Investir dans la nature, d’un point de vue économique et social, est aussi valable que n’importe quel autre secteur. Elle crée des emplois, dynamise l’économie dans les zones plus rurales et défavorisées, contribue à retenir la population et attire des personnes qualifiées, attire de la visibilité et des visiteurs, et attire généralement des financements européens et privés ! Les dépenses d’un organisme de protection de la nature sont similaires à celles d’une entreprise agricole ou de construction : salaires, véhicules et essence, outils divers, repas, certains équipements spécifiques comme des ordinateurs ou des capteurs. Et ça génère des impôts ! Une bonne partie de l’investissement va directement à l’État (et à tout le monde) via la TVA et l’IRS.
Une analyse de 12 projets du programme européen LIFE développé par plusieurs associations environnementales portugaises entre 2010 et 2020 (avec des audits techniques et financiers au niveau national et européen) a abouti à des chiffres éclairants. Les projets ont permis un investissement de 24,4 millions d’euros dans la gestion du réseau Natura 2000 ; 7,7 millions d’euros (31,6%) provenaient d’origine nationale, 5,1 millions d’euros garantis par les organismes de l’État et le Fonds pour l’environnement, et les 2,6 millions d’euros restants soutenus par des associations et autres entités privées.
L’État a récupéré 6,5 millions d’euros d’impôts et de cotisations sociales (26,9% de l’investissement total), soit une valeur nette positive de 1,4 million d’euros, car il n’a pas pris en charge la totalité du cofinancement national. Pour chaque million d’euros que l’État investit dans la conservation de la nature, le programme LIFE investit au moins 2,1 millions supplémentaires et l’État récupère 800 mille euros d’impôts et de cotisations sociales. Avec un investissement net de seulement 200 mille euros dans des projets LIFE gérés par des ONG, l’État peut générer plus de 3 millions d’euros pour la conservation de la nature et la stimulation de l’économie locale.
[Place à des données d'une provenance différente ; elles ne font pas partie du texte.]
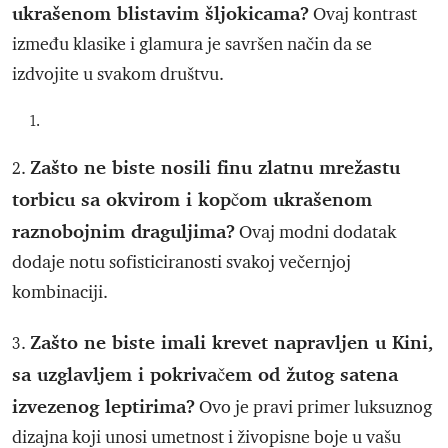
ukrašenom blistavim šljokicama?
Ovaj kontrast
između klasike i glamura je savršen način da se
izdvojite u svakom društvu.
Zašto ne biste nosili finu zlatnu mrežastu
2.
torbicu sa okvirom i kopčom ukrašenom
raznobojnim draguljima?
Ovaj modni dodatak
dodaje notu sofisticiranosti svakoj večernjoj
kombinaciji.
Zašto ne biste imali krevet napravljen u Kini,
3.
sa uzglavljem i pokrivačem od žutog satena
izvezenog leptirima?
Ovo je pravi primer luksuznog
dizajna koji unosi umetnost i živopisne boje u vašu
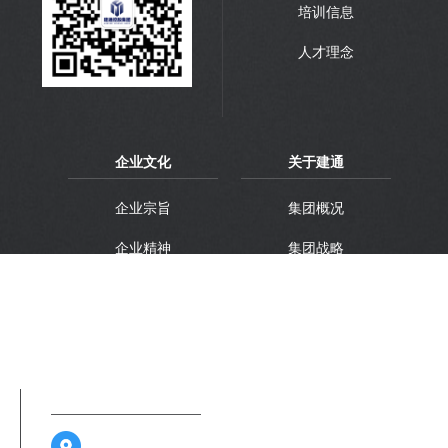
培训信息
人才理念
企业文化
关于建通
企业宗旨
集团概况
企业精神
集团战略
企业理想
集团品牌
联系方式
广西南宁市江南区金凯路26号广西建通中心1-3层及6-13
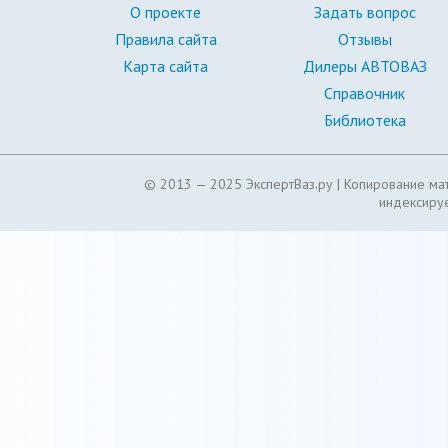
О проекте
Задать вопрос
Правила сайта
Отзывы
Карта сайта
Дилеры АВТОВАЗ
Справочник
Библиотека
© 2013 — 2025 ЭкспертВаз.ру |
Копирование мат
индексируе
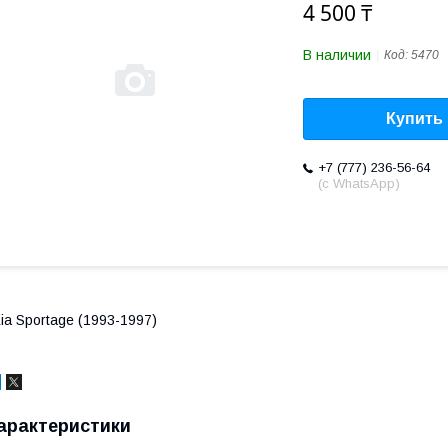
4 500 ₸
В наличии
Код:
5470
Купить
+7 (777) 236-56-64
(с WhatsApp)
ia Sportage (1993-1997)
арактеристики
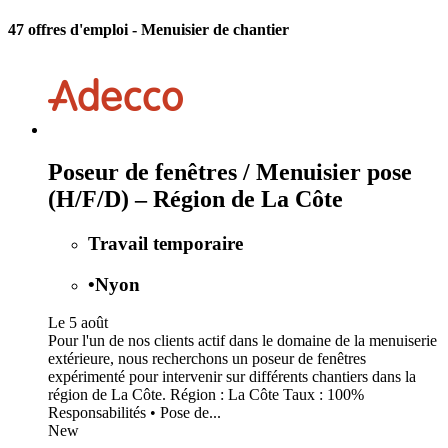
47 offres d'emploi
- Menuisier de chantier
Poseur de fenêtres / Menuisier pose
(H/F/D) – Région de La Côte
Travail temporaire
•
Nyon
Le 5 août
Pour l'un de nos clients actif dans le domaine de la menuiserie
extérieure, nous recherchons un poseur de fenêtres
expérimenté pour intervenir sur différents chantiers dans la
région de La Côte. Région : La Côte Taux : 100%
Responsabilités • Pose de...
New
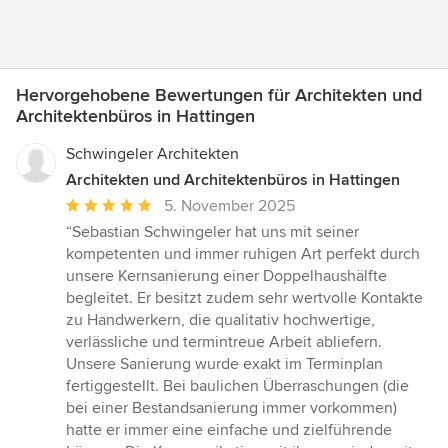
Hervorgehobene Bewertungen für Architekten und
Architektenbüros in Hattingen
Schwingeler Architekten
Architekten und Architektenbüros in Hattingen
Durchschnittliche
5. November 2025
Bewertung:
“Sebastian Schwingeler hat uns mit seiner
5
kompetenten und immer ruhigen Art perfekt durch
von
unsere Kernsanierung einer Doppelhaushälfte
5
begleitet. Er besitzt zudem sehr wertvolle Kontakte
Sternen
zu Handwerkern, die qualitativ hochwertige,
verlässliche und termintreue Arbeit abliefern.
Unsere Sanierung wurde exakt im Terminplan
fertiggestellt. Bei baulichen Überraschungen (die
bei einer Bestandsanierung immer vorkommen)
hatte er immer eine einfache und zielführende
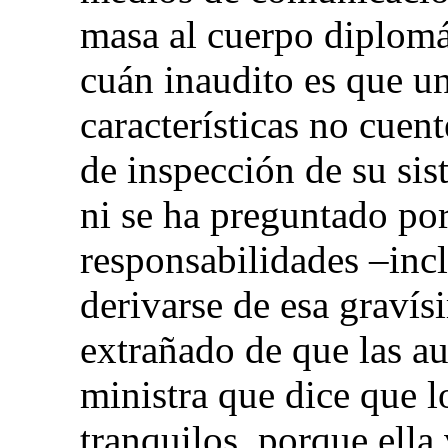
masa al cuerpo diplomá
cuán inaudito es que un
características no cuen
de inspección de su sis
ni se ha preguntado por
responsabilidades –inc
derivarse de esa gravís
extrañado de que las au
ministra que dice que l
tranquilos, porque ella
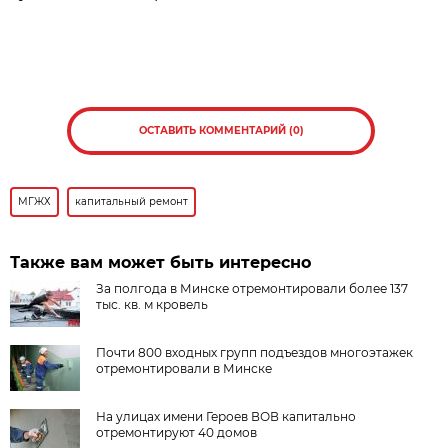
ОСТАВИТЬ КОММЕНТАРИЙ (0)
МГЖХ
капитальный ремонт
Также вам может быть интересно
За полгода в Минске отремонтировали более 137
тыс. кв. м кровель
Почти 800 входных групп подъездов многоэтажек
отремонтировали в Минске
На улицах имени Героев ВОВ капитально
отремонтируют 40 домов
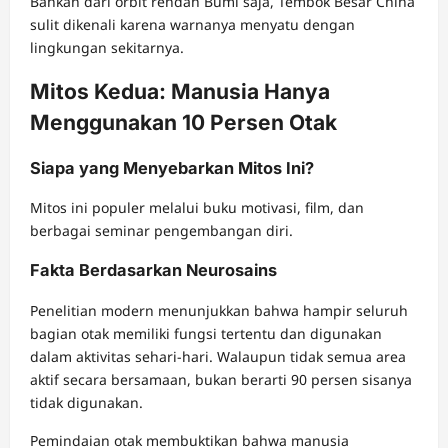
Bahkan dari orbit rendah Bumi saja, Tembok Besar China
sulit dikenali karena warnanya menyatu dengan
lingkungan sekitarnya.
Mitos Kedua: Manusia Hanya
Menggunakan 10 Persen Otak
Siapa yang Menyebarkan Mitos Ini?
Mitos ini populer melalui buku motivasi, film, dan
berbagai seminar pengembangan diri.
Fakta Berdasarkan Neurosains
Penelitian modern menunjukkan bahwa hampir seluruh
bagian otak memiliki fungsi tertentu dan digunakan
dalam aktivitas sehari-hari. Walaupun tidak semua area
aktif secara bersamaan, bukan berarti 90 persen sisanya
tidak digunakan.
Pemindaian otak membuktikan bahwa manusia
Ce sont des impacts économiques directs, en plus des impacts environnementaux, auxquels il faut ajouter bien d’autres indirects, plus difficiles à compter. Boostez le tourisme de nature avec les outardes à Castro Verde, le priolo à São Miguel ou le festival ObservArrivas à Trás-os-Montes. Formations dans des domaines tels que l’écologie, la gestion de l’eau, les bonnes pratiques agricoles et forestières. La valorisation et la diffusion nationale et internationale de territoires où le loup, le lynx et l’aigle impérial continuent (encore) d’exister. La valorisation des produits locaux à valeur écologique, qu’ils soient issus de bois certifiés ou de pâturage extensif. Le retour sur ces investissements est très diversifié.
Pourtant, il est « facile » de dépenser un million pour construire un bâtiment qui ne sert même pas à « profiter des fonds », sans aucun retour ultérieur, alors que pour obtenir un soutien pour « construire » la Nature qui est nous, là est une lutte constante et épuisante, rapidement supplantée par la protestation ou par des voix plus fortes.
En 20 ans de conservation, je n’ai jamais vu un oiseau porter un billet dans son bec ou quelqu’un enterrer des pièces de monnaie dans les montagnes. Je n’ai jamais vu de pyro sur un yacht ou d’outarde dans une Ferrari, et malgré les paroles de singes millionnaires, tout l’argent investi dans la conservation de la nature est dépensé pour les gens et, en fait, pour les gens. Notre vote peut être une brique « verte » pour construire un avenir plus durable ou une hache pour abattre la nature qui nous soutient. Pensez-y lors de cette élection.